Reinforcement learning-based drone simulators: survey, practice, and challenge

Abstract

Recently, machine learning has been very useful in solving diverse tasks with drones, such as autonomous navigation, visual surveillance, communication, disaster management, and agriculture. Among these machine learning, two representative paradigms have been widely utilized in such applications: supervised learning and reinforcement learning. Researchers prefer to use supervised learning, mostly based on convolutional neural networks, because of its robustness and ease of use but yet data labeling is laborious and time-consuming. On the other hand, when traditional reinforcement learning is combined with the deep neural network, it can be a very powerful tool to solve high-dimensional input problems such as image and video.

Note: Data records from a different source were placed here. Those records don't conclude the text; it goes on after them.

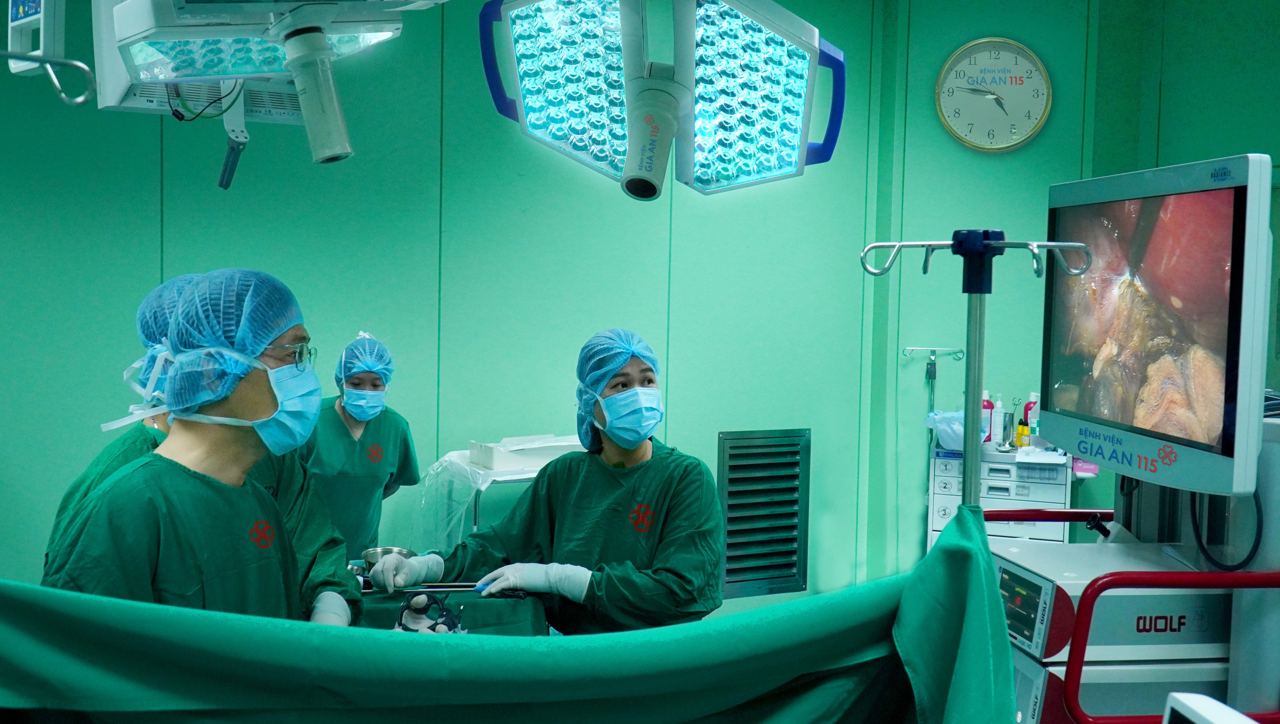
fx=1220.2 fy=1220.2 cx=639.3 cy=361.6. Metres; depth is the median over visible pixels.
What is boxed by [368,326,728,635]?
woman
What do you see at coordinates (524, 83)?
light
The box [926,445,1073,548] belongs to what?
drawer cabinet
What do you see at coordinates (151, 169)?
wall
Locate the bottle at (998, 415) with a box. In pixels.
[991,395,1005,446]
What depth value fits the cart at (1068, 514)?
2.16 m
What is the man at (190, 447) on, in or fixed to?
on the floor
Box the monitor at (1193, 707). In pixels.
[1161,693,1258,723]
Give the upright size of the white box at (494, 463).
0.086 m
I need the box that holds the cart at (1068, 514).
[999,511,1279,723]
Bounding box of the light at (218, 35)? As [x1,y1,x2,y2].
[103,0,418,167]
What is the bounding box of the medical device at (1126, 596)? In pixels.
[992,540,1231,666]
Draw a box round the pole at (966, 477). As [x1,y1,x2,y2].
[860,233,1093,514]
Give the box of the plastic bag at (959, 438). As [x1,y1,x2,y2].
[924,410,977,451]
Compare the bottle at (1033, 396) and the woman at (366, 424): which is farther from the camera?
the bottle at (1033, 396)
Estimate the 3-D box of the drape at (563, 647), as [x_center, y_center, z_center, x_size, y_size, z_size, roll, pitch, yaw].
[-0.213,0.561,1.692,1.549,0.609,0.578,-1,4,-22]
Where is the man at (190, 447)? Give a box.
[45,269,358,626]
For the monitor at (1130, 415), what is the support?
attached to the cart at (1068, 514)
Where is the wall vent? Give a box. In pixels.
[716,430,809,598]
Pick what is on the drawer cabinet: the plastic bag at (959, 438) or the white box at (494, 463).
the plastic bag at (959, 438)
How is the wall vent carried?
in the wall at (151, 169)
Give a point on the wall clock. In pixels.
(1021, 81)
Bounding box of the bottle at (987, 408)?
[981,391,993,443]
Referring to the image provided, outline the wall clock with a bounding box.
[934,36,1051,153]
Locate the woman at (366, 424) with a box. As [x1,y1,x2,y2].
[301,331,422,556]
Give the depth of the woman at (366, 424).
3.96 m
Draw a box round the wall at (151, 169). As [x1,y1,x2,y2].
[0,0,1226,617]
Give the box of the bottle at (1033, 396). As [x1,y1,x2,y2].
[1022,392,1039,446]
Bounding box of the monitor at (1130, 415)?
[1040,152,1276,497]
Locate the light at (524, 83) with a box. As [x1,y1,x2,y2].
[477,0,844,201]
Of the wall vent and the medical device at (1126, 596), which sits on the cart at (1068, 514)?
the medical device at (1126, 596)
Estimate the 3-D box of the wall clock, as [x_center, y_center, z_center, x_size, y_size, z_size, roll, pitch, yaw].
[1.480,-1.115,5.112,0.498,0.496,0.054,1,4,7]
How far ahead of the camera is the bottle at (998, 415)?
4.96 m
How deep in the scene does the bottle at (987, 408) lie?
5.04 m
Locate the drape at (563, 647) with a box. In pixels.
[1,507,1022,723]
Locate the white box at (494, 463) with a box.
[467,434,582,471]

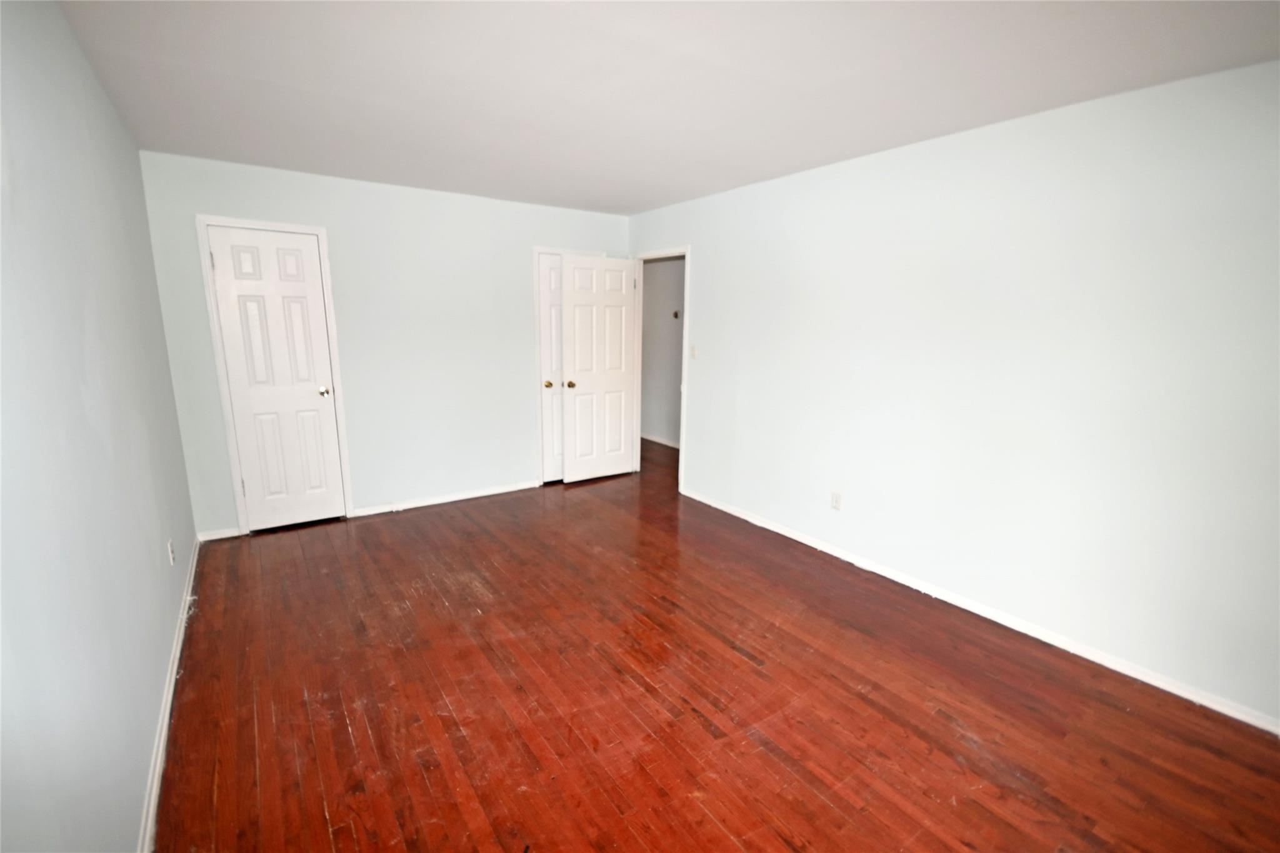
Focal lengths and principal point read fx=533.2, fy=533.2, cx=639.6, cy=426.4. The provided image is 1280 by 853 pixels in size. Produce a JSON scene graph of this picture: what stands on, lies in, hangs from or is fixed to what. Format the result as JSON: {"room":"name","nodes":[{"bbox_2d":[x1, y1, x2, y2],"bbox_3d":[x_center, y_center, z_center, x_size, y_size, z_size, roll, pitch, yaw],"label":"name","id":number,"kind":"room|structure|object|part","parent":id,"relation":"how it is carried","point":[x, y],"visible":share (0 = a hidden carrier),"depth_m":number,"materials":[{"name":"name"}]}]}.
{"room":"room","nodes":[
{"label":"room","id":0,"kind":"room"},
{"bbox_2d":[0,0,198,852],"bbox_3d":[-1.447,0.012,1.250,0.123,2.474,5.139,-7,14,-35],"label":"left wall","id":1,"kind":"structure","parent":0,"point":[179,449],"depth_m":1.40,"materials":[{"name":"paint"}]},
{"bbox_2d":[137,540,198,852],"bbox_3d":[-1.593,1.121,1.768,0.015,0.078,4.552,-7,14,-35],"label":"baseboard","id":2,"kind":"structure","parent":1,"relation":"attached to","point":[191,580],"depth_m":1.91,"materials":[{"name":"white paint"}]},
{"bbox_2d":[166,538,175,565],"bbox_3d":[-2.246,0.602,2.557,0.009,0.115,0.070,-7,14,-35],"label":"wall socket","id":3,"kind":"object","parent":1,"relation":"attached to","point":[171,560],"visible":0.98,"depth_m":2.54,"materials":[{"name":"white plastic"}]},
{"bbox_2d":[136,150,629,539],"bbox_3d":[-1.557,-0.605,4.334,3.540,2.447,0.121,-7,14,-35],"label":"back wall","id":4,"kind":"structure","parent":0,"point":[219,192],"depth_m":4.04,"materials":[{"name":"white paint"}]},
{"bbox_2d":[196,526,241,541],"bbox_3d":[-2.865,0.732,3.628,0.245,0.073,0.014,-7,14,-35],"label":"baseboard","id":5,"kind":"structure","parent":4,"relation":"attached to","point":[224,535],"depth_m":3.62,"materials":[{"name":"white paint"}]},
{"bbox_2d":[194,213,354,536],"bbox_3d":[-2.489,-0.326,3.719,0.711,2.120,0.119,-7,14,-35],"label":"door frame","id":6,"kind":"structure","parent":4,"relation":"attached to","point":[199,217],"depth_m":3.59,"materials":[{"name":"white paint"}]},
{"bbox_2d":[205,224,347,533],"bbox_3d":[-2.483,-0.281,3.692,0.576,2.024,0.136,-7,14,-35],"label":"closet door","id":7,"kind":"structure","parent":6,"relation":"in","point":[294,292],"depth_m":3.68,"materials":[{"name":"white paint"}]},
{"bbox_3d":[-2.293,-0.255,3.887,0.075,0.066,0.088,-7,14,-35],"label":"knob","id":8,"kind":"part","parent":7,"relation":"part of","materials":[{"name":"gold metal"}]},
{"bbox_2d":[348,479,543,516],"bbox_3d":[-1.506,0.577,4.499,1.650,0.073,0.015,-7,14,-35],"label":"baseboard","id":9,"kind":"structure","parent":4,"relation":"attached to","point":[469,495],"depth_m":4.39,"materials":[{"name":"white paint"}]},
{"bbox_2d":[531,246,604,483],"bbox_3d":[-0.612,-0.546,4.966,0.764,2.106,0.098,-7,14,-35],"label":"closet door frame","id":10,"kind":"structure","parent":4,"relation":"attached to","point":[537,249],"depth_m":4.75,"materials":[{"name":"white paint"}]},
{"bbox_2d":[537,251,564,483],"bbox_3d":[-0.629,-0.508,4.958,0.639,2.018,0.156,-7,14,-35],"label":"closet door","id":11,"kind":"structure","parent":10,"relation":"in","point":[557,282],"depth_m":4.83,"materials":[{"name":"white paint"}]},
{"bbox_3d":[-0.823,-0.380,4.777,0.069,0.062,0.072,-7,14,-35],"label":"brass knob","id":12,"kind":"part","parent":11,"relation":"part of","materials":[{"name":"gold metal"}]},
{"bbox_2d":[640,255,684,447],"bbox_3d":[0.636,-0.895,5.937,0.123,2.456,3.934,-7,14,-35],"label":"hallway wall","id":13,"kind":"structure","parent":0,"point":[655,277],"depth_m":6.38,"materials":[{"name":"paint"}]},
{"bbox_2d":[640,433,678,448],"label":"hallway baseboard","id":14,"kind":"structure","parent":13,"relation":"attached to","point":[667,444],"depth_m":6.55,"materials":[{"name":"white paint"}]},
{"bbox_2d":[671,309,680,318],"bbox_3d":[0.406,-1.261,6.014,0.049,0.091,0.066,-7,14,-35],"label":"thermostat","id":15,"kind":"object","parent":13,"relation":"attached to","point":[675,314],"visible":0.87,"depth_m":6.01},
{"bbox_2d":[55,0,1279,215],"bbox_3d":[0.033,-1.526,2.611,4.220,0.109,6.461,-7,14,-35],"label":"ceiling","id":16,"kind":"structure","parent":0,"point":[634,200],"depth_m":2.08,"materials":[{"name":"white paint"}]},
{"bbox_2d":[151,434,1279,852],"bbox_3d":[0.038,0.926,3.281,4.532,0.100,6.890,-7,14,-35],"label":"floor","id":17,"kind":"structure","parent":0,"point":[344,725],"depth_m":2.12,"materials":[{"name":"brown wood"}]},
{"bbox_2d":[627,58,1279,731],"bbox_3d":[1.412,-0.345,3.248,0.123,2.450,5.432,-7,14,-35],"label":"right wall","id":18,"kind":"structure","parent":0,"point":[700,456],"depth_m":2.51,"materials":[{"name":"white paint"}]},
{"bbox_2d":[631,245,689,488],"bbox_3d":[0.204,-0.510,4.974,0.151,2.057,0.920,-7,14,-35],"label":"door frame","id":19,"kind":"structure","parent":18,"relation":"attached to","point":[682,429],"depth_m":4.83,"materials":[{"name":"white paint"}]},
{"bbox_2d":[558,253,638,482],"bbox_3d":[-0.367,-0.507,4.926,0.730,2.033,0.173,-7,14,-35],"label":"open door","id":20,"kind":"structure","parent":19,"relation":"attached to","point":[567,269],"depth_m":4.89,"materials":[{"name":"white paint"}]},
{"bbox_3d":[-0.614,-0.379,4.759,0.068,0.064,0.089,-7,14,-35],"label":"brass knob","id":21,"kind":"part","parent":20,"relation":"part of","materials":[{"name":"gold metal"}]},
{"bbox_2d":[689,344,698,358],"bbox_3d":[0.438,-0.612,4.390,0.019,0.115,0.069,-7,14,-35],"label":"light switch","id":22,"kind":"object","parent":18,"relation":"attached to","point":[695,352],"visible":0.98,"depth_m":4.39,"materials":[{"name":"white plastic"}]},
{"bbox_2d":[830,491,841,510],"bbox_3d":[1.271,0.483,3.456,0.008,0.115,0.070,-7,14,-35],"label":"wall socket","id":23,"kind":"object","parent":18,"relation":"attached to","point":[835,498],"visible":0.99,"depth_m":3.45,"materials":[{"name":"white plastic"}]},
{"bbox_2d":[678,487,1279,734],"bbox_3d":[1.582,0.898,3.122,0.014,0.074,4.208,-7,14,-35],"label":"baseboard","id":24,"kind":"structure","parent":18,"relation":"attached to","point":[832,553],"depth_m":2.62,"materials":[{"name":"white paint"}]}
]}

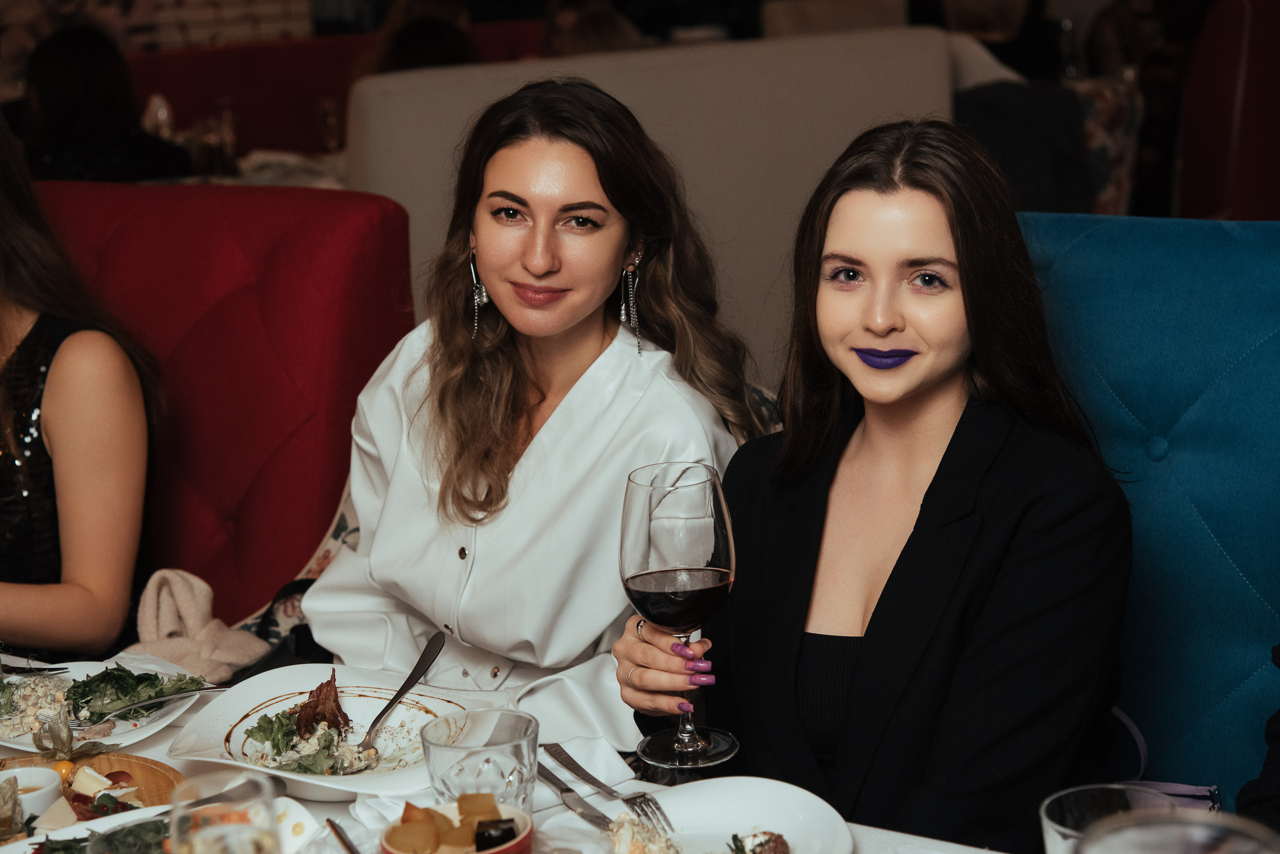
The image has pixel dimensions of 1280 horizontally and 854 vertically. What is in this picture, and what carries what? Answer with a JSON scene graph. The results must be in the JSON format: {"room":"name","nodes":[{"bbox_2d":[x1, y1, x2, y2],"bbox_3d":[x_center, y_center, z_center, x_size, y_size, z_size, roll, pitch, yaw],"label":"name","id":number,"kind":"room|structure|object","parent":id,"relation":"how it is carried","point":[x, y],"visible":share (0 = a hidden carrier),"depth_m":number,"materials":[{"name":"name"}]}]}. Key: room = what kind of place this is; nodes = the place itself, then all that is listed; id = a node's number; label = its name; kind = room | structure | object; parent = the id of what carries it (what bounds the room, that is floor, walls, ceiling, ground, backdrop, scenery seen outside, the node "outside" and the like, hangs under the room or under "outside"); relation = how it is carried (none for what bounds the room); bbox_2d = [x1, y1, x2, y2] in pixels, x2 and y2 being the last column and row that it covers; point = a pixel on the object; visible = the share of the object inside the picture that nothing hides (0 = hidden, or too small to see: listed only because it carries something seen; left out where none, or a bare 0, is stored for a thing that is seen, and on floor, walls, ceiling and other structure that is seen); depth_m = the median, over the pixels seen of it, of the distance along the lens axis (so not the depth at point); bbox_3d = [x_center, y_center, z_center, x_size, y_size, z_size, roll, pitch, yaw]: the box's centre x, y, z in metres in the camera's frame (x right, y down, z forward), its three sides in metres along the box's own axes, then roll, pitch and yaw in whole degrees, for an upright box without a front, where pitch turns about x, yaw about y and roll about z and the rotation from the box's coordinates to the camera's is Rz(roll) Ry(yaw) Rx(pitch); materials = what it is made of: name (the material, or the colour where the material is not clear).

Along with the fast development of reinforcement learning, many researchers utilize reinforcement learning in drone applications, and it often outperforms supervised learning. However, it usually requires the agent to explore the environment on a trial-and-error basis which is high cost and unrealistic in the real environment. Recent advances in simulated environments can allow an agent to learn by itself to overcome these drawbacks, although the gap between the real environment and the simulator has to be minimized in the end. In this sense, a realistic and reliable simulator is essential for reinforcement learning training. This paper investigates various drone simulators that work with diverse reinforcement learning architectures. The characteristics of the reinforcement learning-based drone simulators are analyzed and compared for the researchers who would like to employ them for their projects. Finally, we shed light on some challenges and potential directions for future drone simulators.